(Bounding box prediction data)
-- -- --

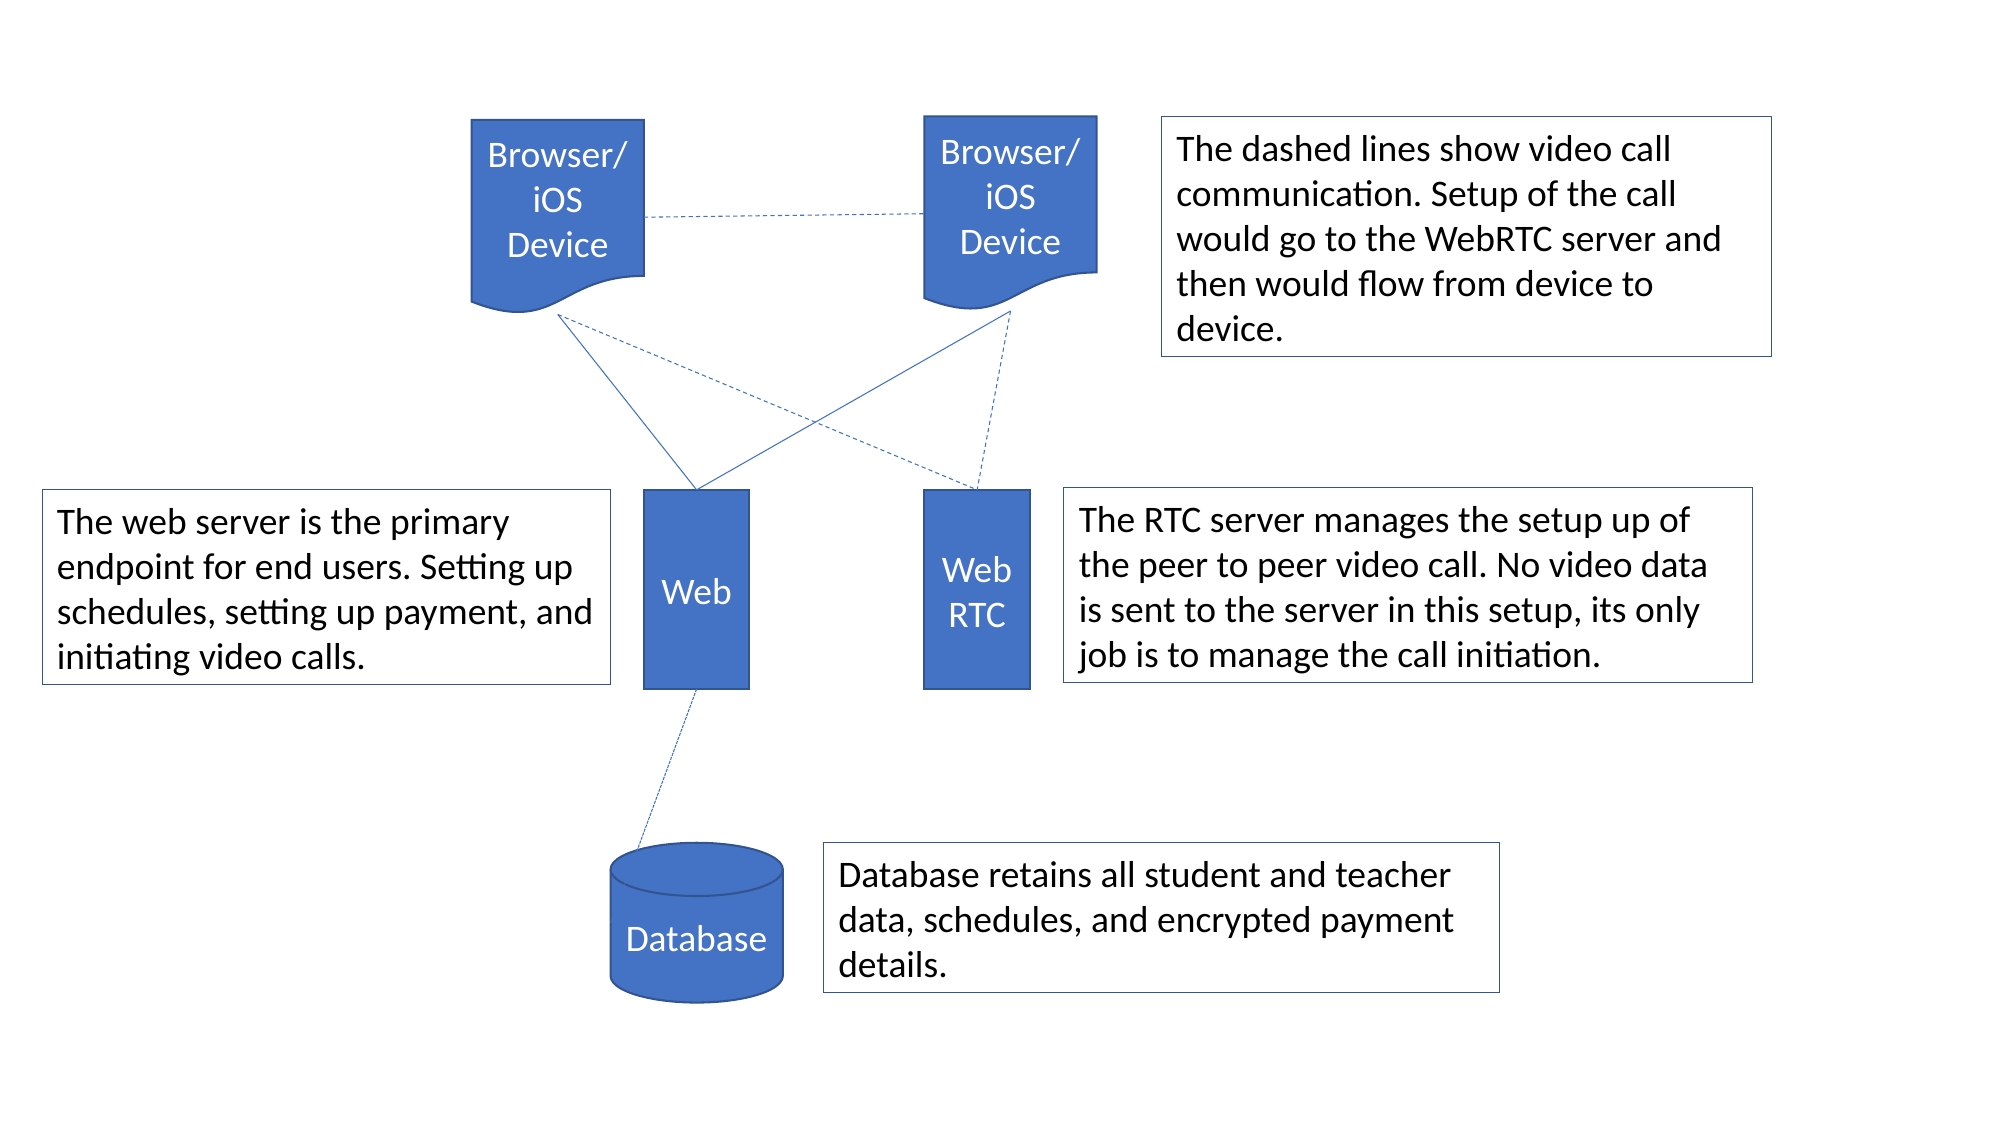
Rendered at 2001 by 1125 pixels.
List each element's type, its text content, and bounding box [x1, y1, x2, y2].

text_box Browser/ iOS Device [470, 118, 645, 314]
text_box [643, 213, 925, 218]
text_box The dashed lines show video call communication. Setup of the call would go to the WebRTC server and then would flow from device to device. [1161, 116, 1772, 357]
text_box WebRTC [923, 489, 1031, 690]
text_box Web [643, 490, 750, 690]
text_box Browser/iOS Device [923, 115, 1098, 299]
text_box The RTC server manages the setup up of the peer to peer video call. No video data is sent to the server in this setup, its only job is to manage the call initiation. [1063, 487, 1753, 683]
text_box Database [609, 841, 784, 1004]
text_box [557, 301, 977, 490]
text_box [977, 298, 1011, 490]
text_box Database retains all student and teacher data, schedules, and encrypted payment details. [823, 842, 1500, 993]
text_box The web server is the primary endpoint for end users. Setting up schedules, setting up payment, and initiating video calls. [42, 489, 611, 685]
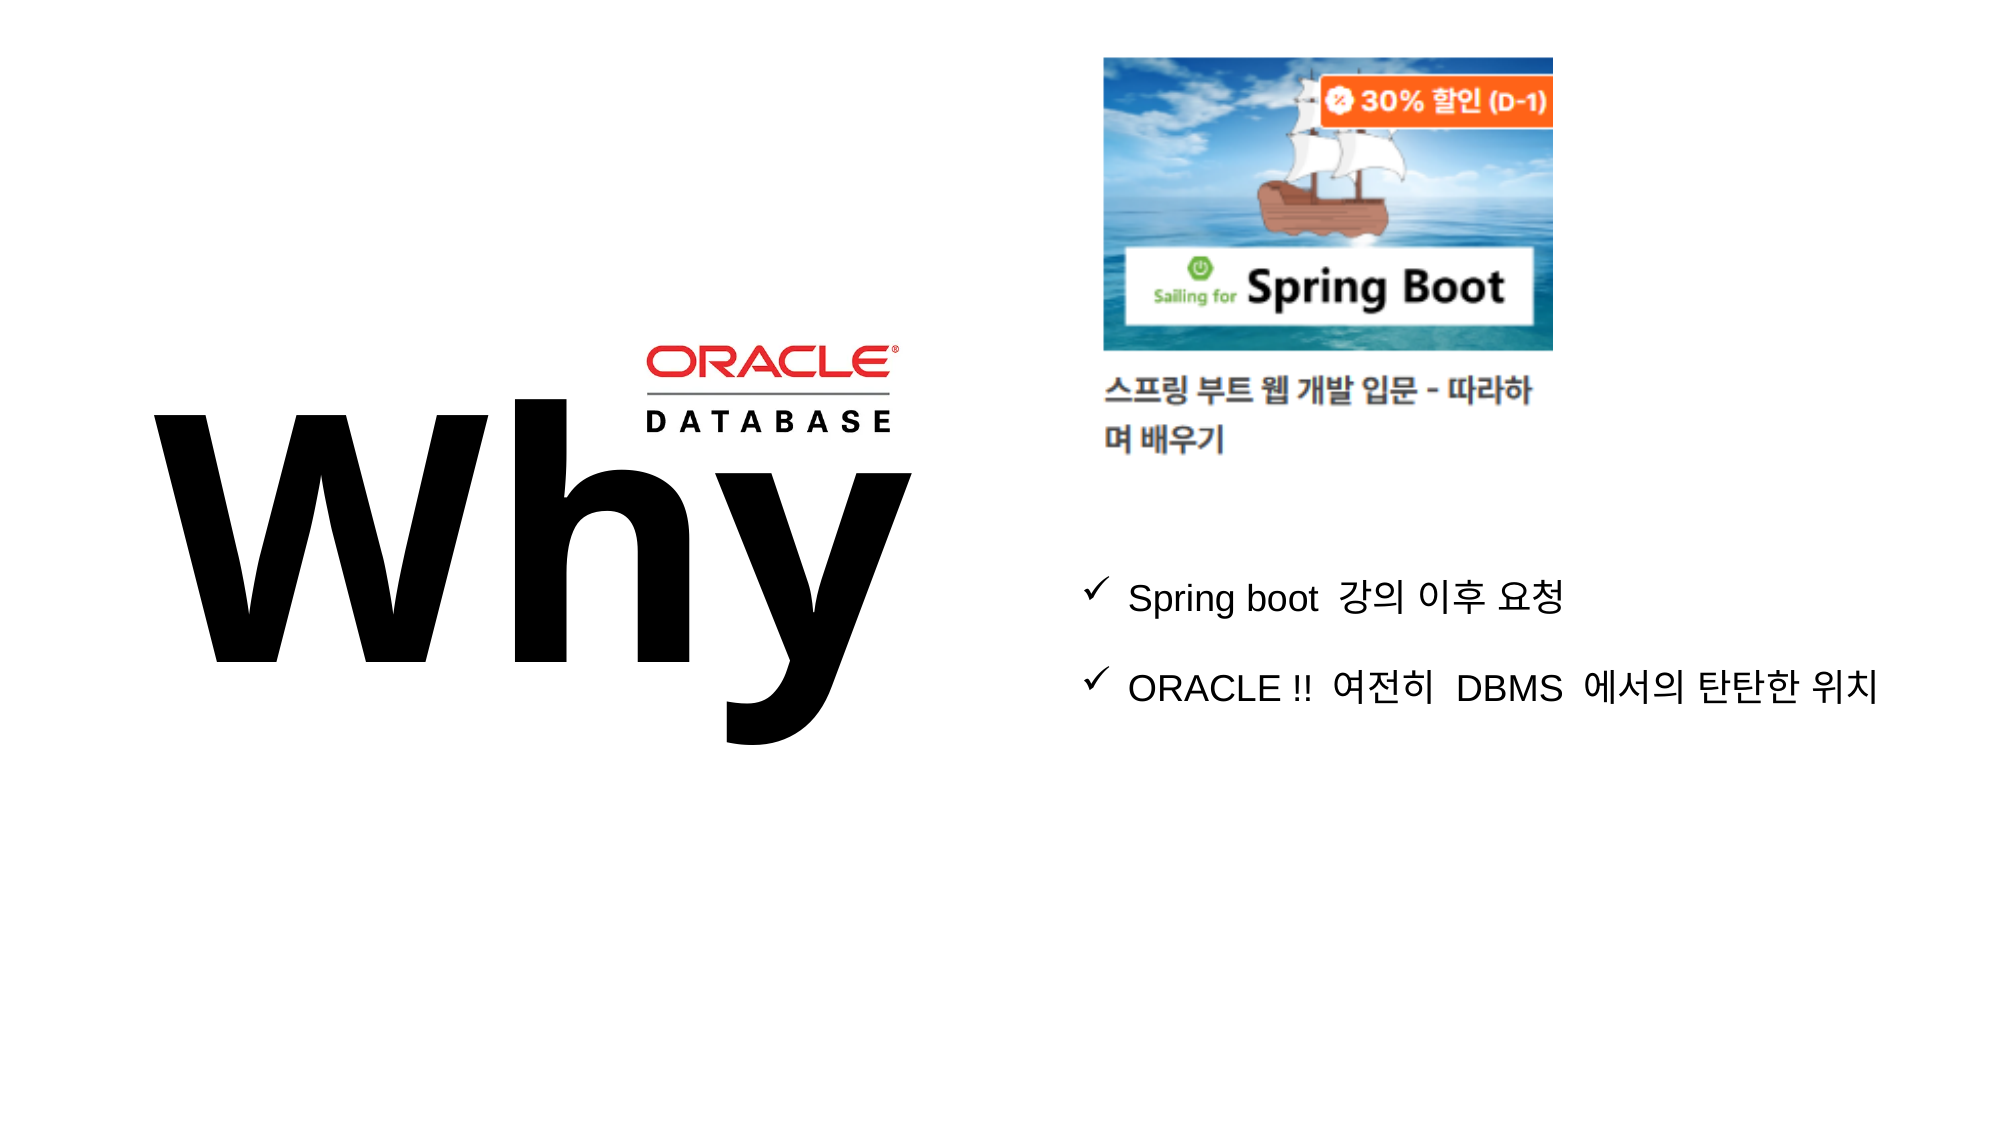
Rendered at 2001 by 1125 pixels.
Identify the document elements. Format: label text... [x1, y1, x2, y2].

text_box Spring boot 강의 이후 요청 ORACLE !! 여전히 DBMS 에서의 탄탄한 위치 [1066, 521, 1896, 717]
picture [629, 329, 906, 451]
picture [1100, 54, 1553, 464]
text_box Why [139, 308, 928, 739]
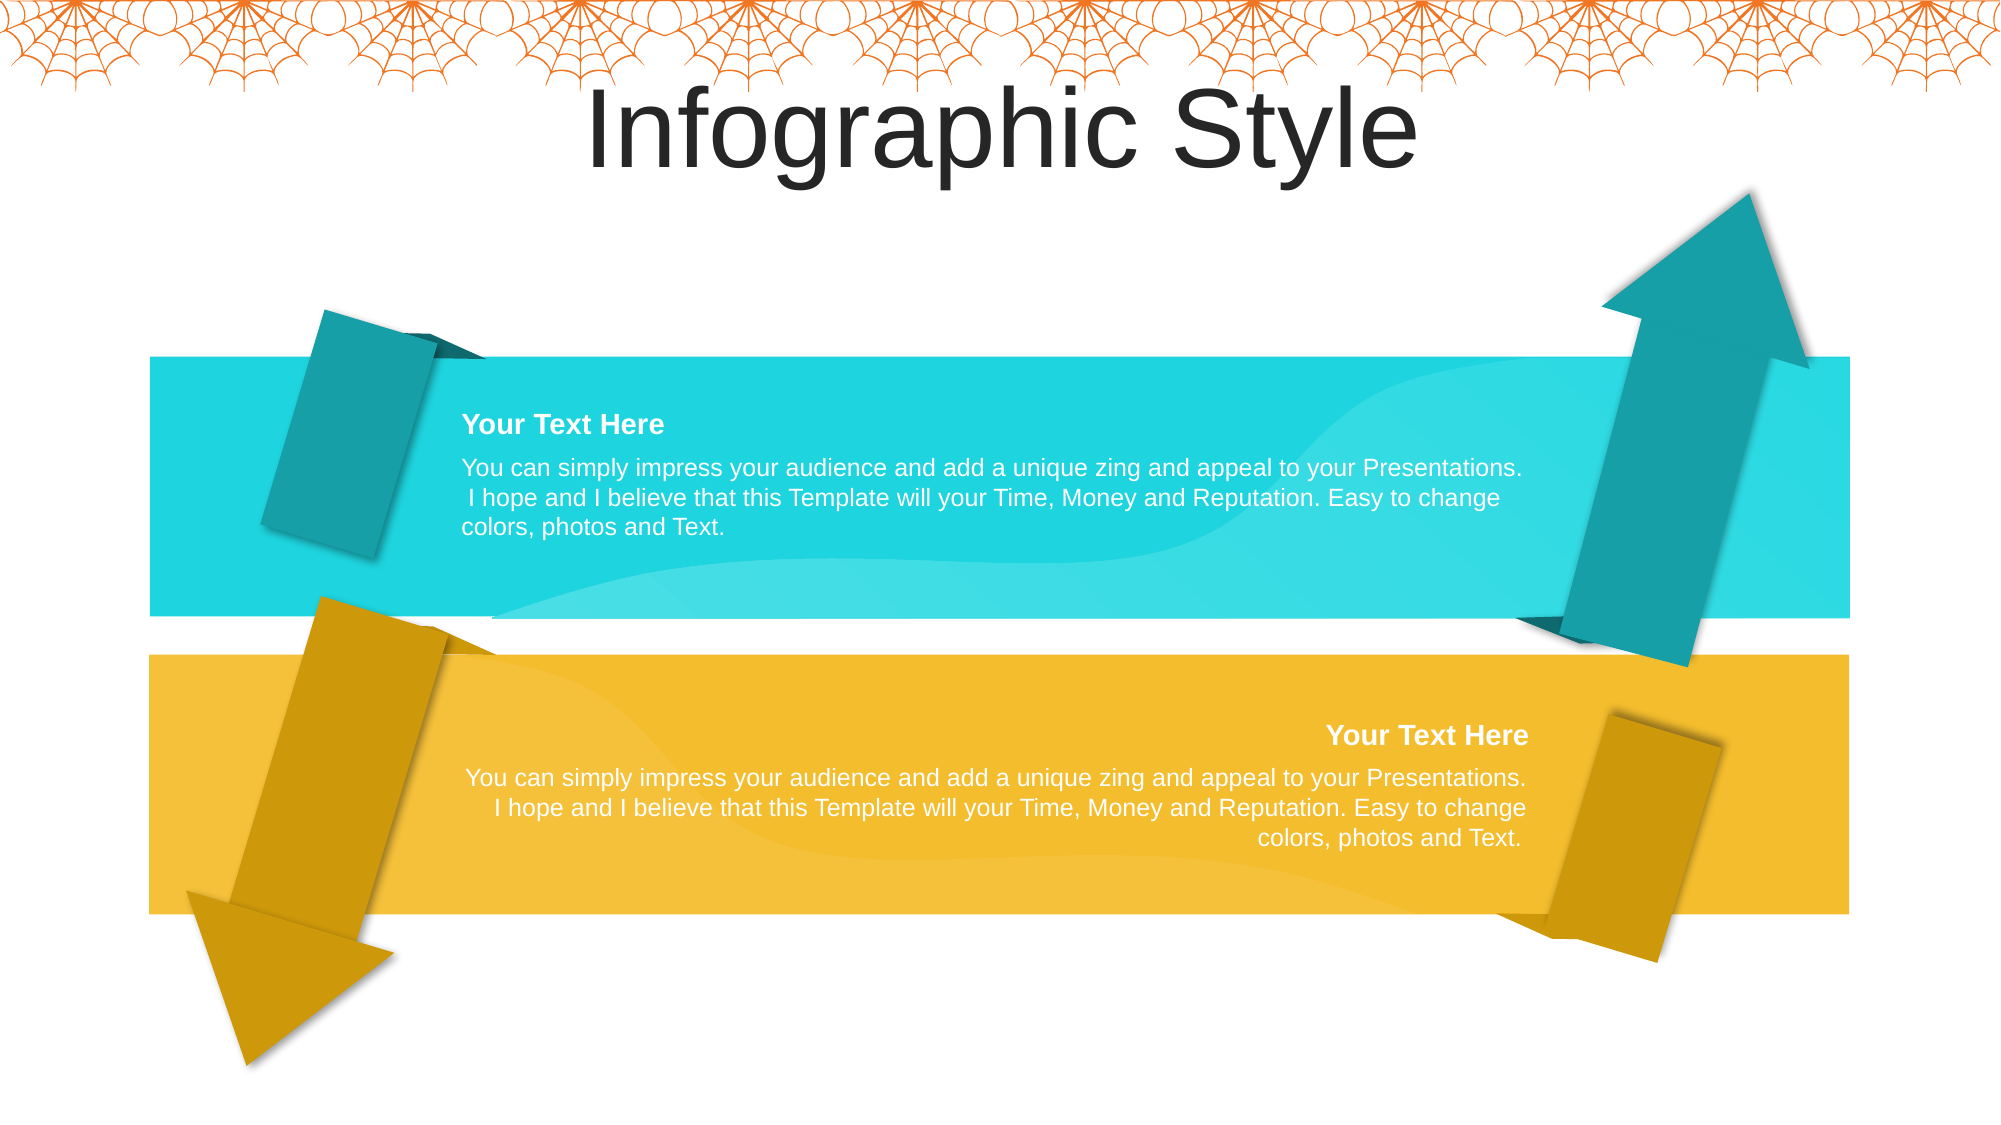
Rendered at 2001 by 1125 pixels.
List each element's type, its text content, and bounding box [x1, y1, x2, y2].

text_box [1515, 190, 1836, 656]
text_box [446, 398, 1515, 550]
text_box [159, 607, 497, 1070]
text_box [289, 321, 487, 547]
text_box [497, 654, 1850, 915]
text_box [497, 708, 1545, 861]
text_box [149, 356, 1515, 619]
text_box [1836, 356, 1850, 619]
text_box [1495, 726, 1692, 951]
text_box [149, 654, 159, 915]
list Infographic Style [53, 71, 1952, 191]
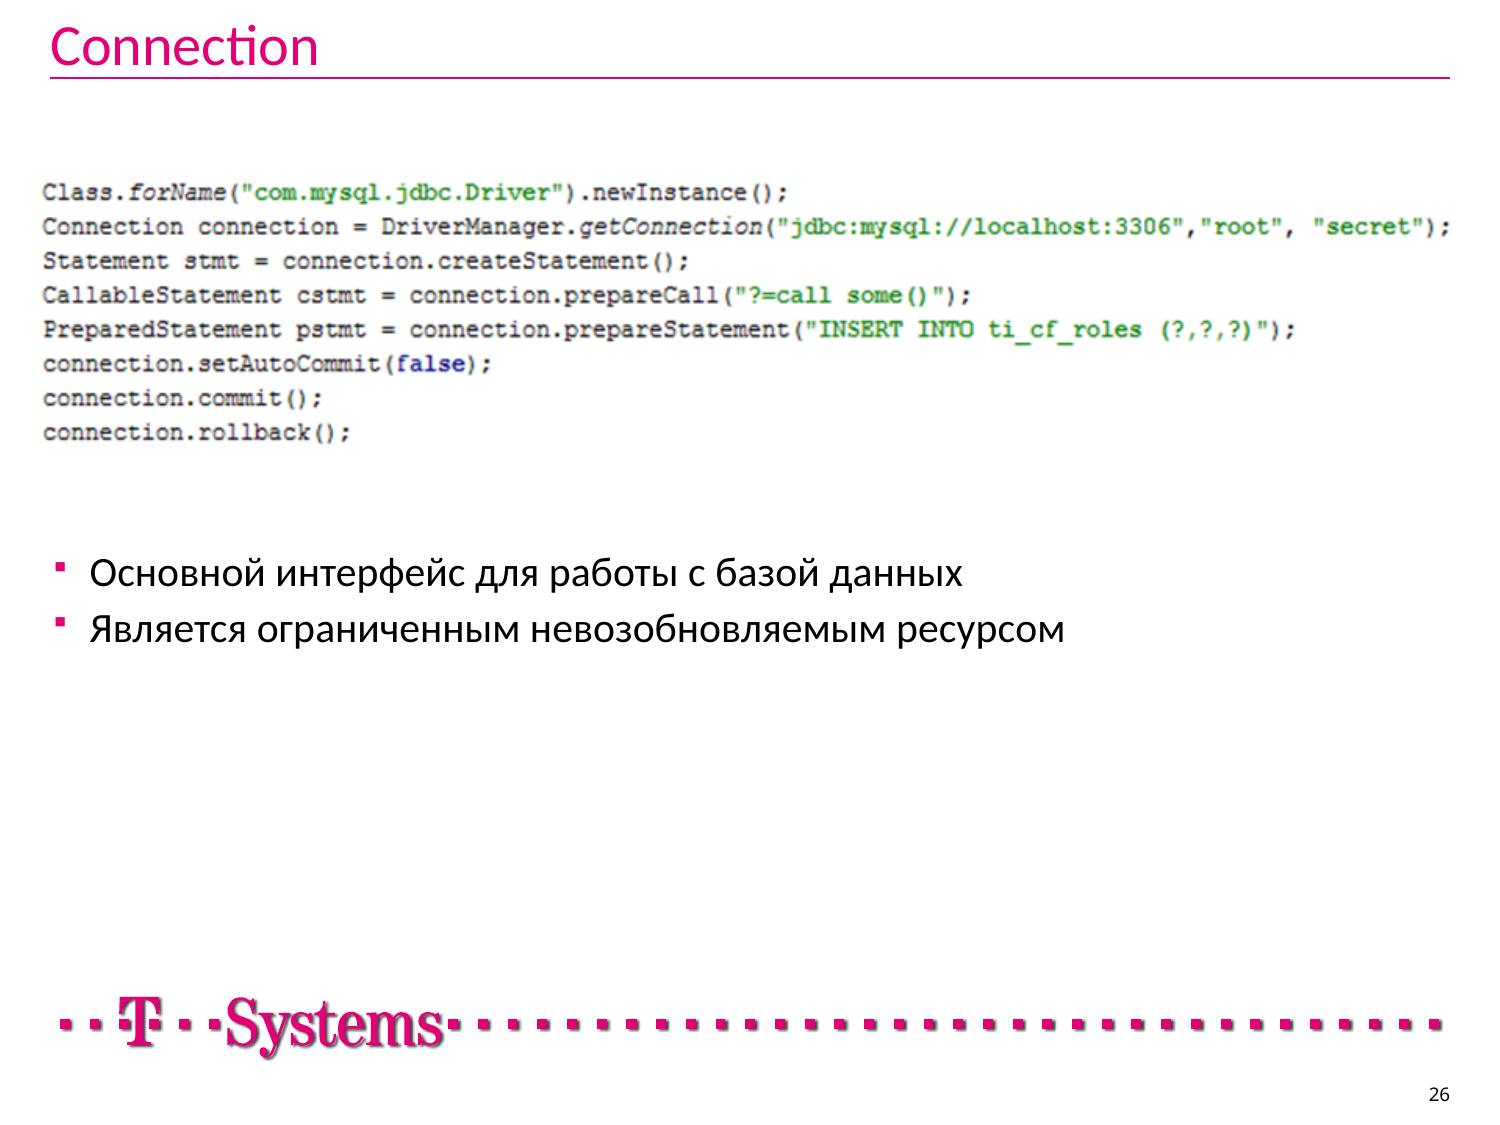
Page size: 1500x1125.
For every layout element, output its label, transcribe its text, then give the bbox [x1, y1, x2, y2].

picture [3, 122, 1495, 492]
text_box Основной интерфейс для работы с базой данных Является ограниченным невозобновляемым ресурсом [53, 550, 1471, 693]
slide_number 26 [1361, 1082, 1451, 1107]
title Connection [50, 14, 1450, 91]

-- -- --

> **TASK OBJECTIVE**: All the records above must be retyped exactly, except for their pictures.

> **WORKED SOLUTION**:
Rendered at 2001 by 1125 pixels.
List each element's type, its text content, and bounding box [x1, y1, x2, y2].

text_box Browser/ iOS Device [470, 118, 645, 314]
text_box [643, 213, 925, 218]
text_box The dashed lines show video call communication. Setup of the call would go to the WebRTC server and then would flow from device to device. [1161, 116, 1772, 357]
text_box WebRTC [923, 489, 1031, 690]
text_box Web [643, 490, 750, 690]
text_box Browser/iOS Device [923, 115, 1098, 299]
text_box The RTC server manages the setup up of the peer to peer video call. No video data is sent to the server in this setup, its only job is to manage the call initiation. [1063, 487, 1753, 683]
text_box Database [609, 841, 784, 1004]
text_box [557, 301, 977, 490]
text_box [977, 298, 1011, 490]
text_box Database retains all student and teacher data, schedules, and encrypted payment details. [823, 842, 1500, 993]
text_box The web server is the primary endpoint for end users. Setting up schedules, setting up payment, and initiating video calls. [42, 489, 611, 685]
Rendered at 2001 by 1125 pixels.
Identify the document elements. Format: label text... [x1, y1, x2, y2].

text_box Spring boot 강의 이후 요청 ORACLE !! 여전히 DBMS 에서의 탄탄한 위치 [1066, 521, 1896, 717]
picture [629, 329, 906, 451]
picture [1100, 54, 1553, 464]
text_box Why [139, 308, 928, 739]
Rendered at 2001 by 1125 pixels.
List each element's type, its text content, and bounding box [x1, y1, x2, y2].

text_box [1515, 190, 1836, 656]
text_box [446, 398, 1515, 550]
text_box [159, 607, 497, 1070]
text_box [289, 321, 487, 547]
text_box [497, 654, 1850, 915]
text_box [497, 708, 1545, 861]
text_box [149, 356, 1515, 619]
text_box [1836, 356, 1850, 619]
text_box [1495, 726, 1692, 951]
text_box [149, 654, 159, 915]
list Infographic Style [53, 71, 1952, 191]
Page size: 1500x1125.
For every layout element, output its label, transcribe its text, then give the bbox [x1, y1, x2, y2].

picture [3, 122, 1495, 492]
text_box Основной интерфейс для работы с базой данных Является ограниченным невозобновляемым ресурсом [53, 550, 1471, 693]
slide_number 26 [1361, 1082, 1451, 1107]
title Connection [50, 14, 1450, 91]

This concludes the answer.